The GBP/USD pair had a volatile session on Wednesday, as Janet Yellen testified in front of Congress. This of course has a lot of effect on the US dollar, which in turn has an effect on this market. The British pound has been on a downward trajectory, but as we approached the 1.28 level underneath, we bounced significantly, and I believe that level will continue to hold as support. The market should continue to offer consolidation between the 1.28 level on the bottom and the 1.30 level on the top. The market seems likely to be very choppy as we await the results of negotiations between the United Kingdom and the European Union, and of course headlines can cross the wire at any point to rock this pair back and forth. With this, I think that if we stay between these 2 levels, it’s likely that we trade back and forth, with buyers being very interested in this market near the 1.28 level, and sellers of course near the 1.30 level.
Longer-term moves don’t happen until the break out
Longer-term moves of course don’t happen until we get a breakout of this range, and decidedly so on the daily chart, if not the weekly chart.

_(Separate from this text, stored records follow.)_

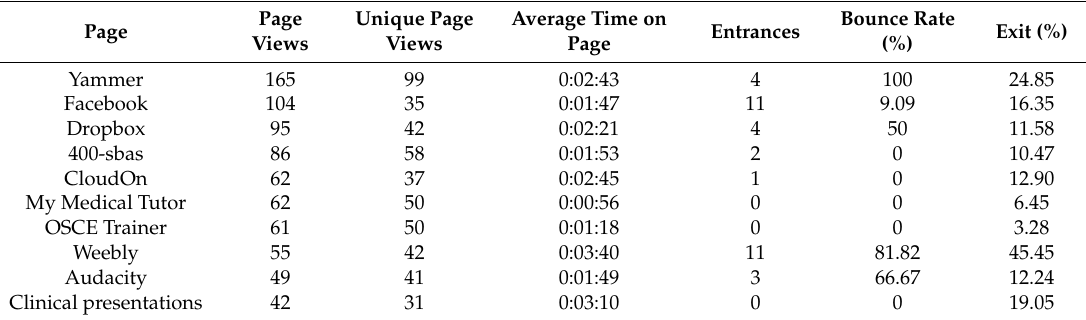
Table 2. Top 10 popularly used digiMe apps identified by Google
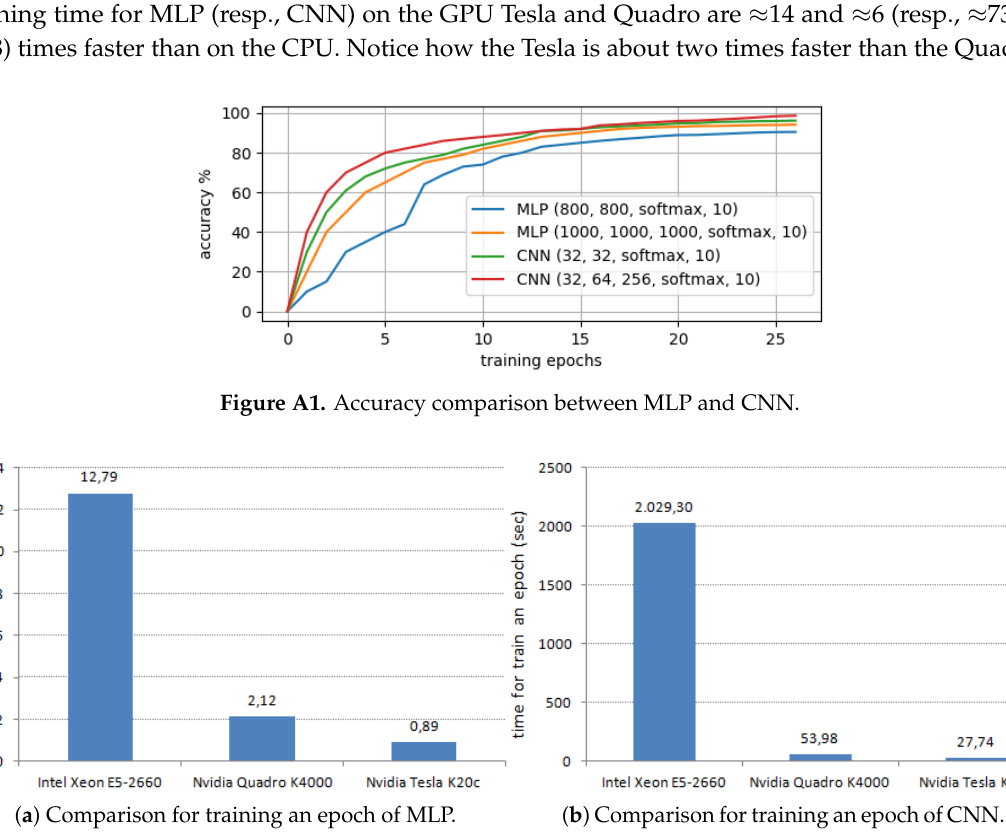
Figure A2. Performance evaluation of the two types of DNNs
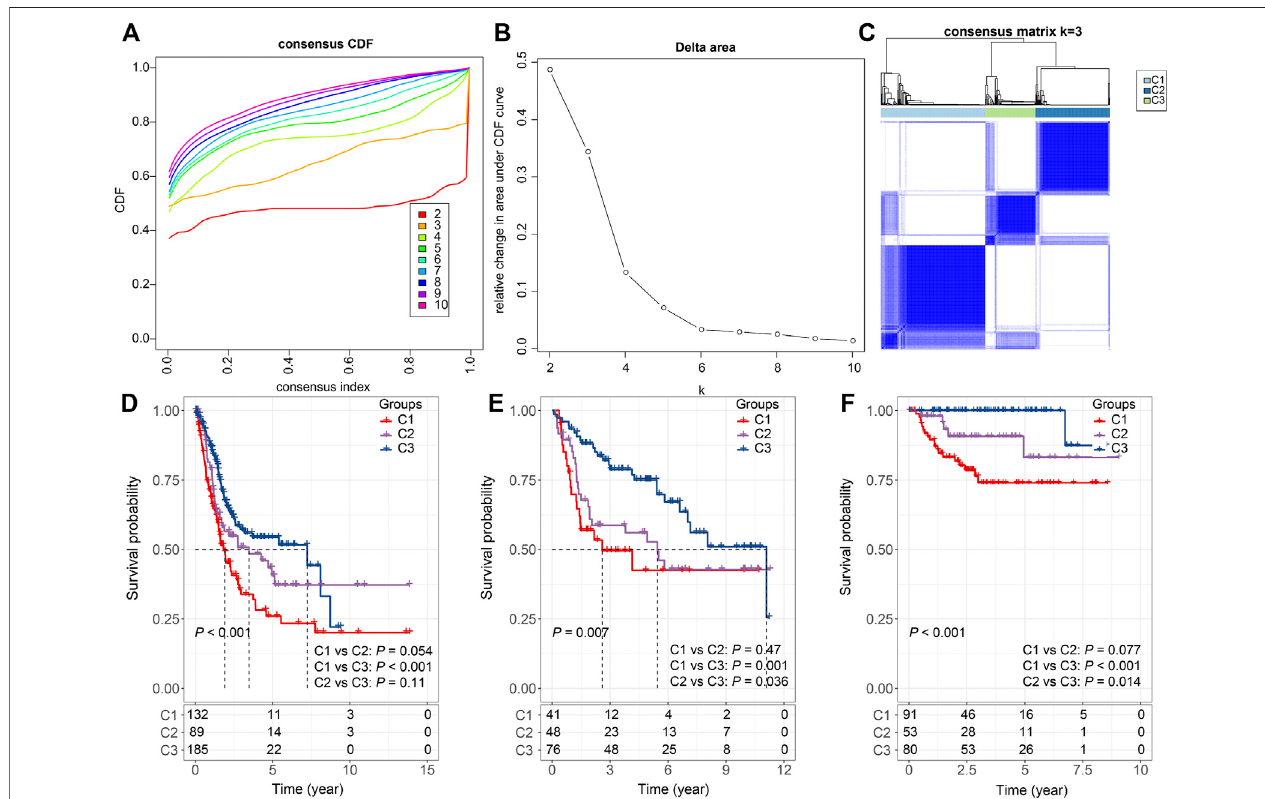
FIGURE 2 | Consensus clustering based on LR pairs (A) . CDF curvesof consensus clustering ofthe TCGAcohort (B) . Delta area curve ofconsensus clustering of the TCGA cohort. (C) Consensus matrices of identi fi ed clusters (k = 3) (D) . Kaplan – Meier curve of the overall survival across the three subtypes in the TCGA cohort ( p < 0.001;C1vs.C2: p =0.054;C1vs.C3: p < 0.001;C2vs.C3: p =0.11). (E) .Kaplan – MeiercurveoftheoverallsurvivalacrossthethreesubtypesintheGSE13507cohort ( p = 0.007; C1 vs. C2: p = 0.47; C1 vs. C3: p = 0.001; C2 vs. C3: p = 0.036). (F) . Kaplan – Meier curve of the overall survival across the three subtypes in the GSE32894 cohort ( p = 0.007; C1 vs. C2: p = 0.077; C1 vs. C3: p < 0.001; C2 vs. C3: p = 0.014).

Because of this, I think you should stick to short-term trading, and I believe that the summer liquidity is going to work against larger moves. So, I think looking at this is a 200-pip range is probably about as good as it’s going to get. Once we do get that break out though, I think that the market should have quite a bit of follow-through, as we will have certainly made a significant decision as to which direction we were going. Being patient is your best friend.